Wedhead waxes about rehearsal dinners….
I just love the idea of everyone getting together before the wedding and I know it can sometimes be so darn expensive, but I’ve got to say that I really do think that if you invite guests from far away to your wedding, you do need to invite them to some sort of night before festivities. One way to do this if you really want a smaller dinner is to invite everyone else to a welcome cocktail party before the dinner OR (and this works even better) to host a dessert party after the dinner where bride, groom and everyone who was at the rehearsal dinner joins up with the other guests (I personally know that Marcy was so insulted she was invited to a wedding in California without being invited to any event the night before that she declined the wedding invite).
Some Tips
Assign someone to M.C. the dinner-you know how cute and clever all those drunk groomsman think they are after a few shots. The anecdotes about the grooms former girlfriends or strange hobbies are less likely to surface if the mc informs everyone before what they can say and how long they have. Now, of course it helps if the M.C. is witty and charming (and Marcy always thinks it’s a good job for someone who is feeling a little left out).
Rehearsal dinners are great ice-breakers for the wedding and they are even more fun if you create a theme or even just a dress code for them that is lighthearted. I’m all about whimsy and my experience as a guest has been that we do all get into it IF everyone is in it together.
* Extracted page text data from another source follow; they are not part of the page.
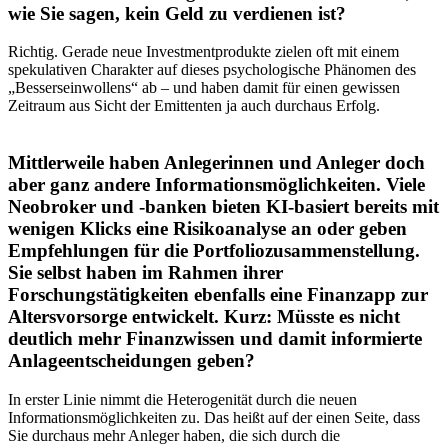
wie Sie sagen, kein Geld zu verdienen ist?
Richtig. Gerade neue Investmentprodukte zielen oft mit einem
spekulativen Charakter auf dieses psychologische Phänomen des
„Besserseinwollens“ ab – und haben damit für einen gewissen
Zeitraum aus Sicht der Emittenten ja auch durchaus Erfolg.
Mittlerweile haben Anlegerinnen und Anleger doch
aber ganz andere Informationsmöglichkeiten. Viele
Neobroker und -banken bieten KI-basiert bereits mit
wenigen Klicks eine Risikoanalyse an oder geben
Empfehlungen für die Portfoliozusammenstellung.
Sie selbst haben im Rahmen ihrer
Forschungstätigkeiten ebenfalls eine Finanzapp zur
Altersvorsorge entwickelt. Kurz: Müsste es nicht
deutlich mehr Finanzwissen und damit informierte
Anlageentscheidungen geben?
In erster Linie nimmt die Heterogenität durch die neuen
Informationsmöglichkeiten zu. Das heißt auf der einen Seite, dass
Sie durchaus mehr Anleger haben, die sich durch die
I’ve been asked to wear some yellow to an “Evening in Provence” rehearsal dinner (and it was a beautious photo op), here is an Indian rehearsal dinner done by Marcy and team (the groom was Indian, the bride American) where the guests were sent the URLs where they could buy saris or churtas and were offered to take their pick of bracelets when they arrived.


The pristine white loft was fitted with an elaborate Indian patterned floral DJ booth by Preston Bailey Designs and danced to tunes spun by the amazing DJ Rehka who rocked the party with Bangara hip-hop.
Pay attention to the seating- whether you want to mix it up so that people are forced to make new friends (put all the table numbers in a fish bowl and ask everyone to pick) or use place cards and make certain that everyone is seated next to different people than they will be seated next to at the wedding. This also can be a way for the bride and groom to honor their parents by sitting with them the “night before” and get out of sitting with them at the wedding.
Lastly, if the pre-wedding dinner guest list is small, you might decide to treat yourselves and your guests to some extravagances you might not consider for a large wedding- at a rehearsal dinner in Nantucket the groom served some of his precious red wine in Jeroboams and the guests lingered in a beautiful tent on the water.